Alleine verreisen macht mir eigentlich gar nichts aus. Ok, nicht alleine zu verreisen ist netter und wesentlich unterhaltsamer, aber alleine ist auch ok!

Wovor ich aber schon ein bisschen Respekt hatte, war der echt lange Anflug. 12,5 Stunden (in Worten Zwölfeinhalb Stunden) für die erste Etappe nach Singapore und nach knapp 4 Stunden direkt nochmal 10. Dazu die ganze Zeitverschiebungsproblematik 🙄, denn das waren 2 lange Nachtflüge hintereinander. Soviel muss man erstmal schlafen können, in so nem überklimatisierten Flieger, wo die Luft immer trockener wird und man dank der Abdunklung nie genau weiß, ob gerade Tag oder Nacht ist. Jammer 😝! Und dann so ganz alleine, da kann schon mal Langweile aufkommen.

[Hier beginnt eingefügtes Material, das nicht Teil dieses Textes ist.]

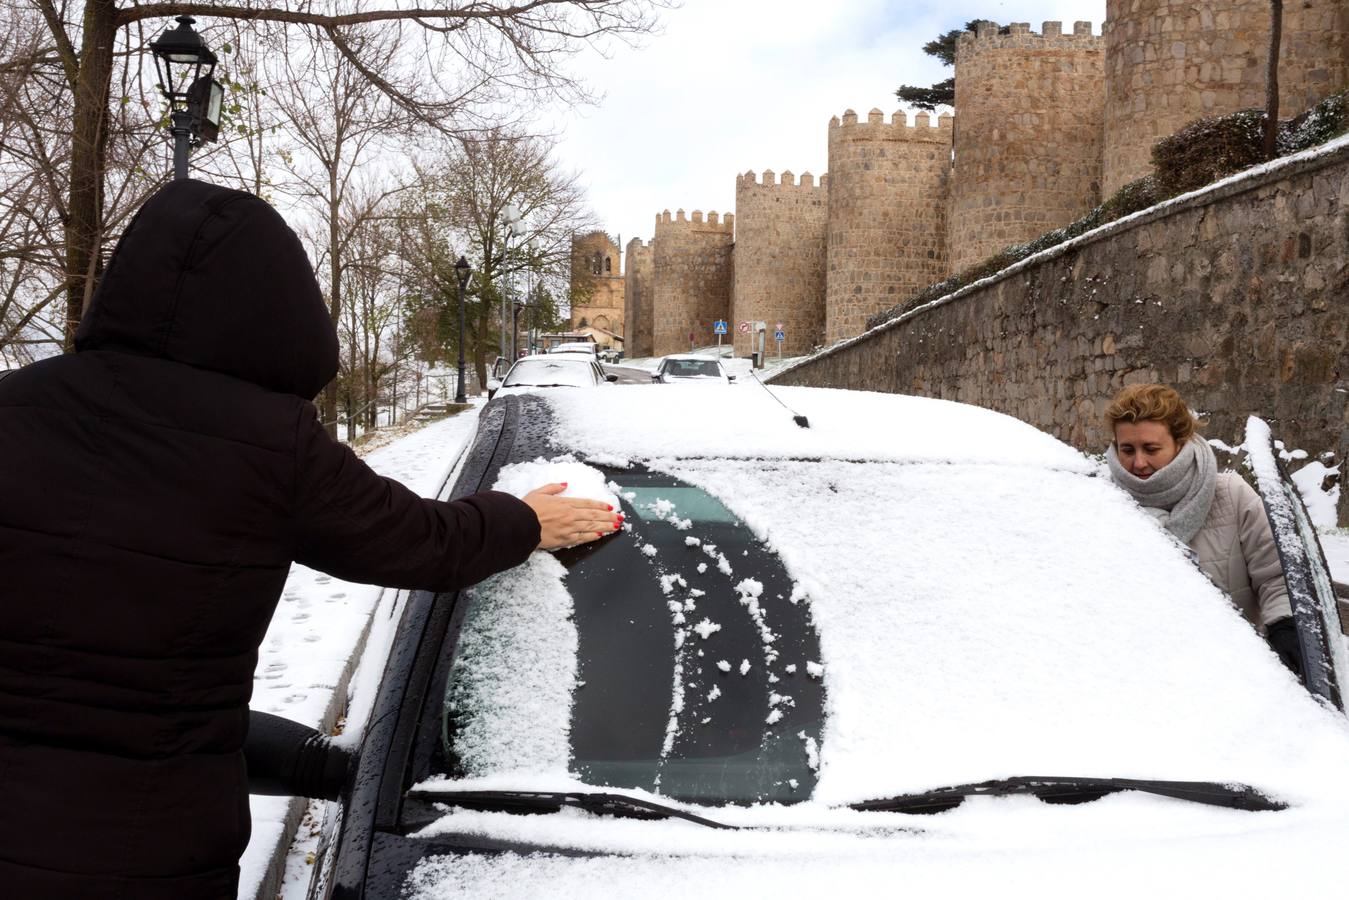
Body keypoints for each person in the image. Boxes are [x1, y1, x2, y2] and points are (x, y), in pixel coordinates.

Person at [0, 179, 619, 898]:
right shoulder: (269, 446)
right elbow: (419, 542)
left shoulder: (15, 406)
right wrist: (522, 521)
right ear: (271, 306)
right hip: (149, 845)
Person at [1103, 383, 1301, 675]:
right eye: (1127, 449)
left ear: (1180, 443)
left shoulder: (1231, 496)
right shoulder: (1105, 504)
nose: (1138, 462)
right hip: (1144, 671)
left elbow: (1276, 576)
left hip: (1236, 671)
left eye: (1151, 448)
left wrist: (1284, 626)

Aber es hat besser geklappt, als erwartet, wobei die erste Etappe um einiges komfortabler war. Das mag unter anderem daran gelegen haben, dass ich eine ganze Dreierreihe für mich alleine hatte und es mir richtig bequem machen konnte. Außerdem war der Flieger von recht jungem Baujahr mit sehr bequemen Sitzen und einem Entertainment-Panel vom Feinsten, inkl. Touchscreen 😊 Überhaupt kann ich Singapore Airlines nur wärmstens empfehlen. Der Service ist wirklich klasse und das Unterhaltungsprogramm sehr vielseitig (Flug 1 James Bond Spectre und The Intern, Flug 2 Burnt und Suck me Shakespeer 2 😊). Ein bisschen nervig war es schon, dass die Filme ständig von zweisprachigen Ansagen unterbrochen wurden, weil der Flug recht turbulent war und man alle Nase lang daran erinnert wurde, doch bitte wieder zum Sitzplatz zurückzukehren und sich anzuschnallen 🙄. Mein eigenes Equipment gegen die Langeweile hätte ich also gar nicht gebraucht, aber selbst wenn, hätte ich es direkt am Sitz per USB aufladen können. Nice 😊!

Der Changi-Airport wird ja überall als Aushängeschild angepriesen, das gilt allerdings nicht so wirklich für den Transitbereich. Der unterscheidet sich überhaupt nicht von allen anderen Airports dieser Welt. Die üblichen verdächtigen Luxusshops, Reisebedarf und überteuerte Verpflegung. Aber immerhin gab es free Wifi, wenn man denn mal rausgefunden hat, wo und wie 😊

Auf der 2. Etappe erwischte ich einen Airbus A-380, aber den Hype um dieses riesige Vehikel kann ich nicht so recht nachvollziehen. Außer, dass in diese Blechbüchse mehr Leute reinpassen, unterscheidet sie sich auch nicht sonderlich von ihren kleineren Varianten. Der Vogel war anscheinend aus der ersten Generation, mir kamen die Sitze etwas enger vor und das Grossraumfeelung kommt auch nicht so recht rüber, weil alles mit Vorhängen in kleine Bereiche abgetrennt war. Und mehr Passagiere bedeutet eben auch mehr potentielle Schnarcher, Sextanerbläschen und hyperaktive oder übermüdete Kleinkinder 😉 Und es dauert ewig, bis man aus dem Flieger raus ist. Aber egal, auch diese Etappe ging schneller vorbei als befürchtet.

Nach so vielen Stunden ist man allerdings schon ein bisschen durch den Wind und orientierungslos was so die Tageszeit anbelangt.

Fazit des laaaangen Tages: Oropax ist dein bester Freund, Stützstrümpfe sind bequemer als ihr Ruf und auch 25 Flugstunden sind irgendwann mal vorbei 😊

PS: Ich war erstaunlich fit den Rest des Tages, hab locker bis 21:00 Uhr Abends durchgehalten. No Jetlag – geht doch!!!